### EXTRACT PROVIDED

BEGIN

Delaying Fencing in a Two Node Cluster to Prevent Fence Races or "Fence Death" Scenarios

Solution Verified - Updated

Environment

  • Red Hat Enterprise Linux (RHEL) 5 Update 6 or later (with the High Availability Add-On)
  • Red Hat Enterprise Linux (RHEL) 6 Update 1 or later (with the High Availability Add-On)
  • Red Hat Enterprise Linux (RHEL) 7 and later (with the High Availability Add-On)
  • Two-node High Availability cluster
    • While a delay can be used for various purposes, it is typically only needed in environments where those nodes can race to fence. This generally only occurs if the fence device is accessed over a separate network interface than that which is used for cluster communications.

Issue

  • How can I avoid fence races or fence death scenarios when both nodes detect a token loss?
  • How can I resolve a one-time fencing race without a quorum disk in two node clusters?
  • My two node cluster turned itself off.
  • Two Nodes fencing each other.
  • Adding delay attribute in fencing agent

Resolution

RHEL 6 with cman and pacemaker, RHEL 7 and later with

pacemaker

When each stonith device manages one node

Configure one node's `stonith` device with the `pcmk_delay_base` attribute: 
# # pcs stonith create <name> <agent> [options] pcmk_delay_base=<seconds>
# # Example:
# pcs stonith create node1-fence fence_ipmilan ipaddr=node1-ilo.example.com login=fenceuser passwd=fakepassword pcmk_host_list="node1.example.com" pcmk_delay_base=5s
# pcs stonith create node2-fence fence_ipmilan ipaddr=node2-ilo.example.com login=fenceuser passwd=fakepassword pcmk_host_list="node2.example.com"

The delay should be configured on all stonith devices for the node that should be chosen to win races. Do note that a delay should not be set on a device that is shared between nodes. If both nodes utilize the same device, create a stonith for each one using the same parameters, specify pcmk_host_list to include only the applicable node for each one, and only specify pcmk_delay_base for the node that should win races.

Note: If pcmk_delay_base is not recognized as a valid option on very old pacemaker releases, then try using delay=<integer> instead. Note that pcmk_delay_base can accept a unit after its value (e.g., 5s), but delay requires a bare integer (e.g., 5), which is interpreted as the number of seconds.

END

### STATED PROBLEM 1
Reproduce every line of the data items below without changing anything, and leave out the pictures.

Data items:
BEGIN

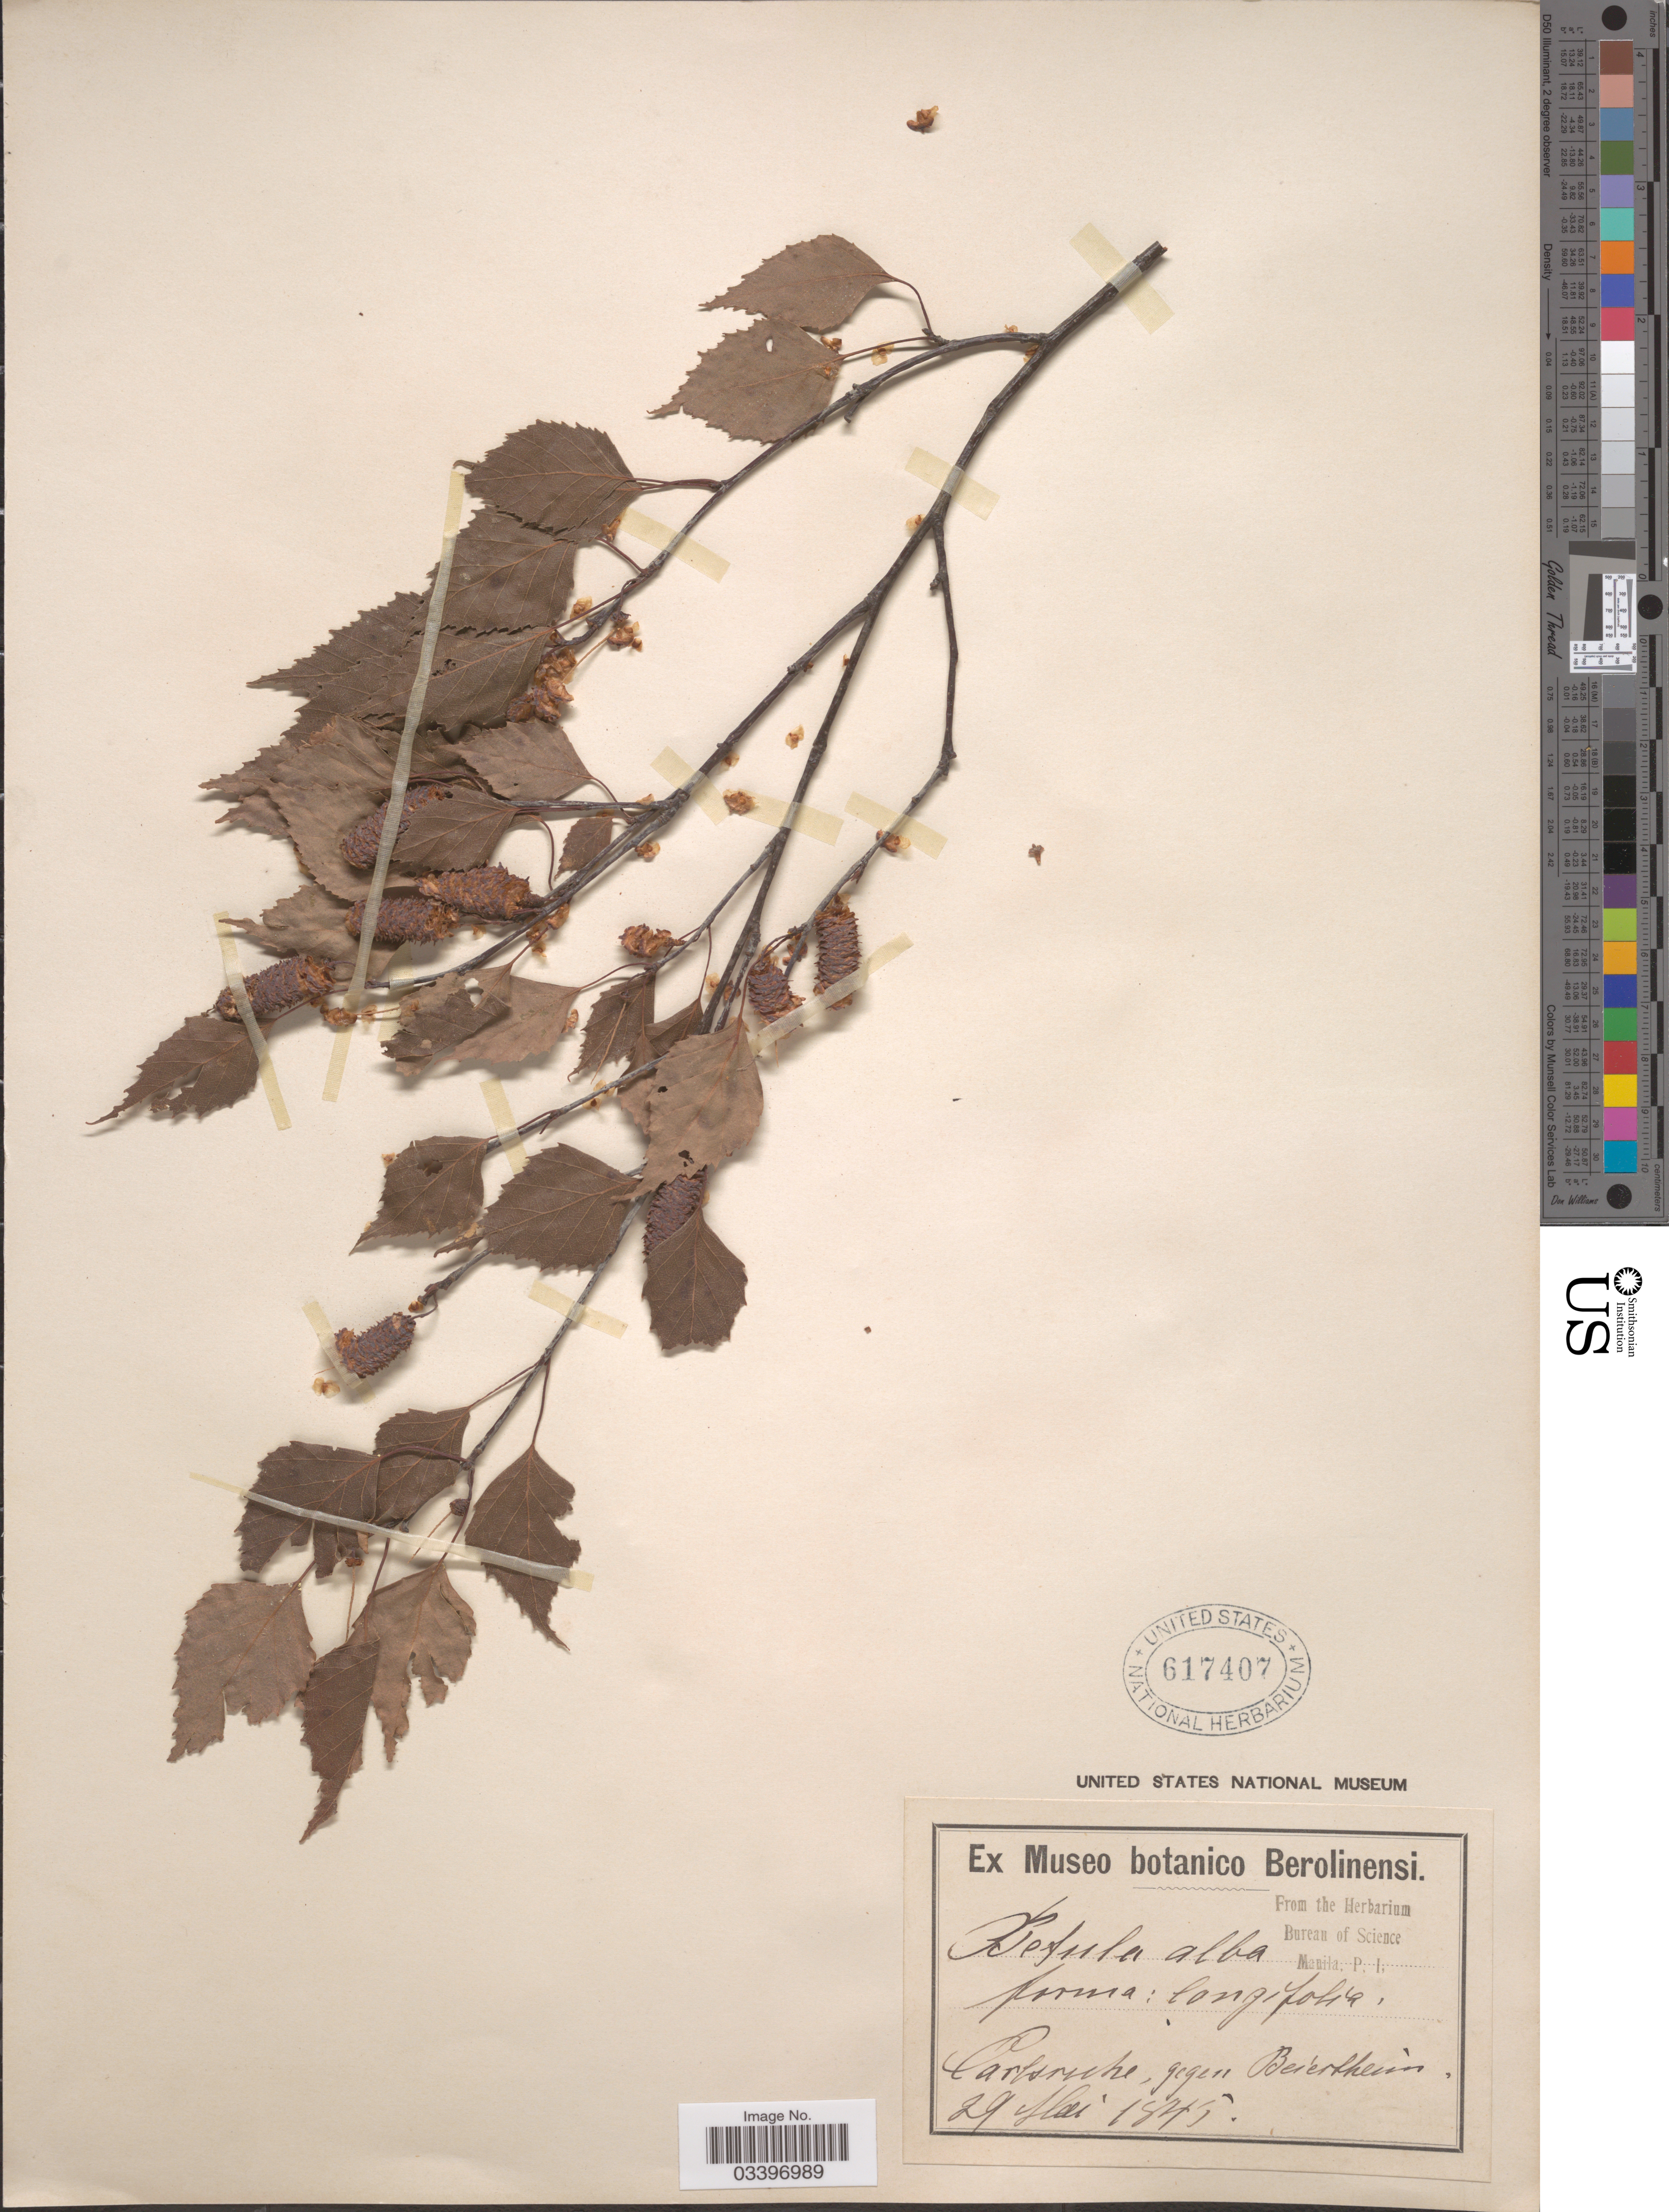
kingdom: Plantae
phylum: Tracheophyta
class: Magnoliopsida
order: Fagales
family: Betulaceae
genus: Betula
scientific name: Betula alba f. longifolia ined.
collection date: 1845-05-29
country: Germany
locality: Carlsruhe, gegen Beiertheim.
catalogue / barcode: US 617407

END

### STATED PROBLEM 2
According to the article on delaying fencing, what form of value does the delay option require?

### WORKED SOLUTION 1
kingdom: Plantae
phylum: Tracheophyta
class: Magnoliopsida
order: Fagales
family: Betulaceae
genus: Betula
scientific name: Betula alba f. longifolia ined.
collection date: 1845-05-29
country: Germany
locality: Carlsruhe, gegen Beiertheim.
catalogue / barcode: US 617407

### WORKED SOLUTION 2
A bare integer, such as 5, which is interpreted as the number of seconds.